Vide anormal ≠ vide réel. Les services lisaient response?.entities || [] sur les réponses de l'API AD (enveloppe { entities: [...] }, D4). Toute réponse d'une autre forme devenait donc un tableau vide, indistinguable d'une page finale légitime — et mise en cache avec un timestamp valide : un cache vide empoisonné pour tout le TTL, sans message. C'est la cause probable du count: 0 mesuré sous rafale, et le mode d'échec le plus coûteux du lot : il se lit comme une réponse.

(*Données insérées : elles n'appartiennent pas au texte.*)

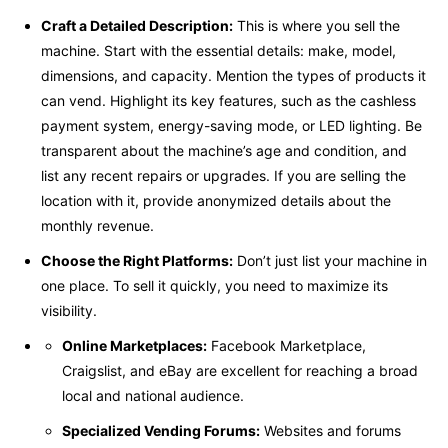
Craft a Detailed Description:
This is where you sell the
machine. Start with the essential details: make, model,
dimensions, and capacity. Mention the types of products it
can vend. Highlight its key features, such as the cashless
payment system, energy-saving mode, or LED lighting. Be
transparent about the machine’s age and condition, and
list any recent repairs or upgrades. If you are selling the
location with it, provide anonymized details about the
monthly revenue.
Choose the Right Platforms:
Don’t just list your machine in
one place. To sell it quickly, you need to maximize its
visibility.
Online Marketplaces:
Facebook Marketplace,
Craigslist, and eBay are excellent for reaching a broad
local and national audience.
Specialized Vending Forums:
Websites and forums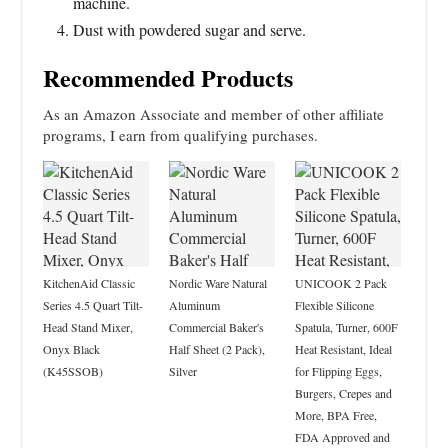
machine.
Dust with powdered sugar and serve.
Recommended Products
As an Amazon Associate and member of other affiliate
programs, I earn from qualifying purchases.
KitchenAid Classic
Nordic Ware Natural
UNICOOK 2 Pack
Series 4.5 Quart Tilt-
Aluminum
Flexible Silicone
Head Stand Mixer,
Commercial Baker's
Spatula, Turner, 600F
Onyx Black
Half Sheet (2 Pack),
Heat Resistant, Ideal
(K45SSOB)
Silver
for Flipping Eggs,
Burgers, Crepes and
More, BPA Free,
FDA Approved and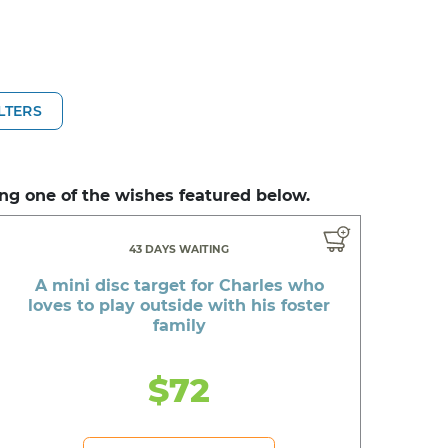
ILTERS
ng one of the wishes featured below.
43 DAYS WAITING
A mini disc target for Charles who
loves to play outside with his foster
family
$72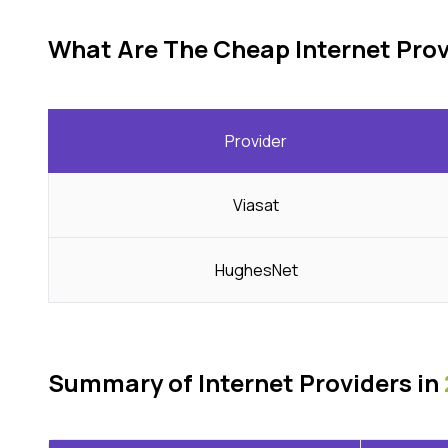
What Are The Cheap Internet Prov
Provider
Viasat
HughesNet
Summary of Internet Providers in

src/services/ad-envelope.js porte le contrat pour les trois sites (Workflow/GetByApplication, Application/GetAll, <Type>/GetByApplication) :

Réponse Traitement
{ entities: [...] }, [] réel compris rendue telle quelle — une application peut être légitimement vide (SmartUI : 0 workflow ; 3 types AD valides mais vides, D17)
toute autre forme lève — l'appel échoue, rien n'est mis en cache, l'appel suivant refetche

Pas de retry, pas de résilience. L'anomalie doit être visible et non persistante ; la rattraper la rendrait invisible, ce qui est exactement le défaut corrigé. entity-resolver était déjà conforme : il lève déjà si /configuration/applications ou le Metadata ne rendent aucune entité.

Mesures : search_workflows sur SmartUIcount: 0, success: true, cache posé (count: 0, valid: true) et hint L5.4 présent. Les trois sites face à une réponse {} → erreur levée, {} en cache, et le fetch suivant repart normalement.

Mesures après. Rafale de 6 (CustomApp) → 1 fetch + 5 joins, les 6 réponses à count: 44. Rafale de 6 (resolver) → 1 chargement, 5 GET Metadata au lieu de 30. Rafale mixte EasyWMS + CustomApp → un fetch par application, deux au total, plus aucun HTTP 500. Le chemin séquentiel nominal est inchangé : 1 fetch puis 1 Using cached data, 0 join.

Ce que cette décision ne couvre pas. La bascule de profil concurrente aux appels en vol (un switch_wms_profile qui redirige des requêtes déjà parties) reste un point ouvert de la ROADMAP, distinct.